Source records:
***
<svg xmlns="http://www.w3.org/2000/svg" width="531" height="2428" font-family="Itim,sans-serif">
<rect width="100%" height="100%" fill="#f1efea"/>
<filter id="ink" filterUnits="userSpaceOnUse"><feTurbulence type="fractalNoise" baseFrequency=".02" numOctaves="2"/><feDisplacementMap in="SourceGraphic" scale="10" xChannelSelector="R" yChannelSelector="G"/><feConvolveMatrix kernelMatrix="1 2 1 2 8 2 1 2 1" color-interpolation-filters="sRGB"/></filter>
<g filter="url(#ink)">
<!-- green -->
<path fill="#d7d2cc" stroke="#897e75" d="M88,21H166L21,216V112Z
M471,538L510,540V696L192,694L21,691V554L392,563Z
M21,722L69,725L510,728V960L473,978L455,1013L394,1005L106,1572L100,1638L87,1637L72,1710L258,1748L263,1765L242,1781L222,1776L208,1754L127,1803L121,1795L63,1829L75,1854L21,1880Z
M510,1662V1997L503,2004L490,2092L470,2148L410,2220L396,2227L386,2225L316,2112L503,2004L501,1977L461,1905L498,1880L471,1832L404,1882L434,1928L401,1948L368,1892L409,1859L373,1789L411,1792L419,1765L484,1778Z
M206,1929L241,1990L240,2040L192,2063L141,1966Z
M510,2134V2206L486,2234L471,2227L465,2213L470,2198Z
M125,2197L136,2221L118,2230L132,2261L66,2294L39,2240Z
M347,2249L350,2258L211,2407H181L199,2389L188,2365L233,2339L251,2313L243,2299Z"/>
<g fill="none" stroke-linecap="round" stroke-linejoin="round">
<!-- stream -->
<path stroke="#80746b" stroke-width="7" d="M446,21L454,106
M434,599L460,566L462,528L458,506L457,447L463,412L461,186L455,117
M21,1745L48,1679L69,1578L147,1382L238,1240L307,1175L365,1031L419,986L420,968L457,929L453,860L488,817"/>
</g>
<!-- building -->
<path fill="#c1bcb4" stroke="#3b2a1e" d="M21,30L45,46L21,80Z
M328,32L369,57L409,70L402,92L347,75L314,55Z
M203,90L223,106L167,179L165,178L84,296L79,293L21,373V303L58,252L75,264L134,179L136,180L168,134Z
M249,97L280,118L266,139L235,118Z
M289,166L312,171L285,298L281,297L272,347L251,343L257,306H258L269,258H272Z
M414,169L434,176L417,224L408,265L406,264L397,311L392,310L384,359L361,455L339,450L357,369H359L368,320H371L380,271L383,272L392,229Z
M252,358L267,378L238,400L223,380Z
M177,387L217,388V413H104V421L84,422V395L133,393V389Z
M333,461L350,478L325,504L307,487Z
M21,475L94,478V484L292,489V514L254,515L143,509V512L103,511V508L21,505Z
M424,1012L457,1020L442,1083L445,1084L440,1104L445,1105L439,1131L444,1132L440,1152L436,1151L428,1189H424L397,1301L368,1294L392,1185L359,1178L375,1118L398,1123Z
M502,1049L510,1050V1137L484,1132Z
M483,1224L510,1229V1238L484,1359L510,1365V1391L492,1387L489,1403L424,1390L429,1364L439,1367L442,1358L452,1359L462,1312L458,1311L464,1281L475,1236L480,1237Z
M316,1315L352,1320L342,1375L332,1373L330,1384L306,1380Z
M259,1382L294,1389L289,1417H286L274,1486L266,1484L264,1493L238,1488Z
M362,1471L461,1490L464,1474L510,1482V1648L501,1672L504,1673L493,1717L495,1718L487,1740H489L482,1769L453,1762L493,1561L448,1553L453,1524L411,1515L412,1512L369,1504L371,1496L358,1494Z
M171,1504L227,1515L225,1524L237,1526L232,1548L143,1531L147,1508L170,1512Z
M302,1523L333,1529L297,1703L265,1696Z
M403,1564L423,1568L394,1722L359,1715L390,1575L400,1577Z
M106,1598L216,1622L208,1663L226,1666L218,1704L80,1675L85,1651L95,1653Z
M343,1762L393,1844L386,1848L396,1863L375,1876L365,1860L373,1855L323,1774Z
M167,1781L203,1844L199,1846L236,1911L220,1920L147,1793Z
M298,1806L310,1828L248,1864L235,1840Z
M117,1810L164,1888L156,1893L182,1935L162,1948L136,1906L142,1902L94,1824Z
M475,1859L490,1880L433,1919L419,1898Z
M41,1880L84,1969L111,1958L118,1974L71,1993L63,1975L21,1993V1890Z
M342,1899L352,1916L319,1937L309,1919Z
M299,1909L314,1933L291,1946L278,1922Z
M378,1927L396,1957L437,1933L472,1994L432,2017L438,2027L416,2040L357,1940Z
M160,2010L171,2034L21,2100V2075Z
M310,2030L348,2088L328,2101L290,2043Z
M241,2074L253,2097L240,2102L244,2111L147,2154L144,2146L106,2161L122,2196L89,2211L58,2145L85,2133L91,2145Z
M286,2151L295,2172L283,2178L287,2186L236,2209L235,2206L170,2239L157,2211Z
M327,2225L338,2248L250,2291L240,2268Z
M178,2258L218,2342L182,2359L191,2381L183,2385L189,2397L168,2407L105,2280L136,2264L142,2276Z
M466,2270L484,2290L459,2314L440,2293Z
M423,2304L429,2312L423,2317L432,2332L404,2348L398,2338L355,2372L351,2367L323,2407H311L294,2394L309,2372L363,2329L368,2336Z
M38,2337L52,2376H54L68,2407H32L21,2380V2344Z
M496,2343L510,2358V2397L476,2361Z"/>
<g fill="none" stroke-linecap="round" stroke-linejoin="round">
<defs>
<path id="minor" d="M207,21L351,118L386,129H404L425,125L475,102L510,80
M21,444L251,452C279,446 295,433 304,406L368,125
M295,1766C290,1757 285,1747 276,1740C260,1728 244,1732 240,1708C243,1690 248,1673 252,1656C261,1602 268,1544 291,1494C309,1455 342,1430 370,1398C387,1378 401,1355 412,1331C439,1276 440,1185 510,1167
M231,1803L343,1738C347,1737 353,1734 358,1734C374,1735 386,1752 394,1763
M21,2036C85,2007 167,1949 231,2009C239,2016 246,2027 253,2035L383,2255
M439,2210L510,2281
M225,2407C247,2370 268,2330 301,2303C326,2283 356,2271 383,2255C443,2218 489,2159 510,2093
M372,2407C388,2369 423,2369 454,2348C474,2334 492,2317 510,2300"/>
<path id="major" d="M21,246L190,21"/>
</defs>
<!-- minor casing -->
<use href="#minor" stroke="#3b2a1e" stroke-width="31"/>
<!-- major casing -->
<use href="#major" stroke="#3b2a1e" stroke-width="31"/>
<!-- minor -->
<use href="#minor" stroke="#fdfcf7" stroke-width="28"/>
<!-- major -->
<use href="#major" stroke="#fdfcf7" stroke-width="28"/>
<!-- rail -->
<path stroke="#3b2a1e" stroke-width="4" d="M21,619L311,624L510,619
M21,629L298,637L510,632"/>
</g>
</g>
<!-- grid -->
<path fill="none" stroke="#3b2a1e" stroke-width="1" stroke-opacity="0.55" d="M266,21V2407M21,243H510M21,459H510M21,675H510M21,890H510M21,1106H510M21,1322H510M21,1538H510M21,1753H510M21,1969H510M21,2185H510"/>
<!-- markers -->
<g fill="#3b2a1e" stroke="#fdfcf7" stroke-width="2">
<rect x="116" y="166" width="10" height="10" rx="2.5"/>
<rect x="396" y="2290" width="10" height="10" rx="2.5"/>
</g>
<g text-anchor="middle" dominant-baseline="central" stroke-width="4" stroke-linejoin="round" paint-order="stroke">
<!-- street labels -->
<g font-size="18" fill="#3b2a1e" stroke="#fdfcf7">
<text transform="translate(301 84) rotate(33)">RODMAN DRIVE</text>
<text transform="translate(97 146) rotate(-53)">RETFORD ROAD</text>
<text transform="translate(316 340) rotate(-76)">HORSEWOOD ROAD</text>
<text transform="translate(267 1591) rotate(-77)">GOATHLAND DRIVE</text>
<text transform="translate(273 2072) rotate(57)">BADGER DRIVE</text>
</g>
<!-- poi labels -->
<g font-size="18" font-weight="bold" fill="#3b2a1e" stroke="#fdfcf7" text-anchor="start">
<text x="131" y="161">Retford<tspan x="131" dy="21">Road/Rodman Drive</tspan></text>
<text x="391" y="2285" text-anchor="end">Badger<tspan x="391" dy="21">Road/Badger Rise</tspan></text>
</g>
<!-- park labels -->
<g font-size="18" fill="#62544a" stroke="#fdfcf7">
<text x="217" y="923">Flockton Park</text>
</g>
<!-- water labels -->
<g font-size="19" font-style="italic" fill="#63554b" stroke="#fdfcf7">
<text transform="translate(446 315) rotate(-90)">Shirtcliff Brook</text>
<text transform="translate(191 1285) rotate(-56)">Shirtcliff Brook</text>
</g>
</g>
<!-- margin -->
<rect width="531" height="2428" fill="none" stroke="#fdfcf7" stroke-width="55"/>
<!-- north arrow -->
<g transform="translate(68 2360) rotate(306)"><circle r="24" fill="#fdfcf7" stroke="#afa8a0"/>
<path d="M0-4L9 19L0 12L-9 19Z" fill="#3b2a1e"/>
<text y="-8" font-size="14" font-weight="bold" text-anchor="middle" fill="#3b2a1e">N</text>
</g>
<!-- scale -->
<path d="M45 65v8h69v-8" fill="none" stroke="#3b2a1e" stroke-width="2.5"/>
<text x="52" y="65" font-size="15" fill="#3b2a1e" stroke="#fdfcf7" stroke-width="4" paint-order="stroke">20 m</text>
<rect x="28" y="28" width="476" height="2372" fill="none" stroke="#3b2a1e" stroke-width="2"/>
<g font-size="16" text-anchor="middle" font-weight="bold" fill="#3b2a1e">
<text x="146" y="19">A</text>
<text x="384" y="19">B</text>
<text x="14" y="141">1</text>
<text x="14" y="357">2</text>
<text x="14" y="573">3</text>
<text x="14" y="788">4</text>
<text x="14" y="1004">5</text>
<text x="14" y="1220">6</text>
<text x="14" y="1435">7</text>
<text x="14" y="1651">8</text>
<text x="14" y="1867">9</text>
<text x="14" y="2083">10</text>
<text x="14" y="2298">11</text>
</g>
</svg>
***
- Your assignment
A single number is required: the count of lines in the data above that include the word "filter".

- Output for this task
2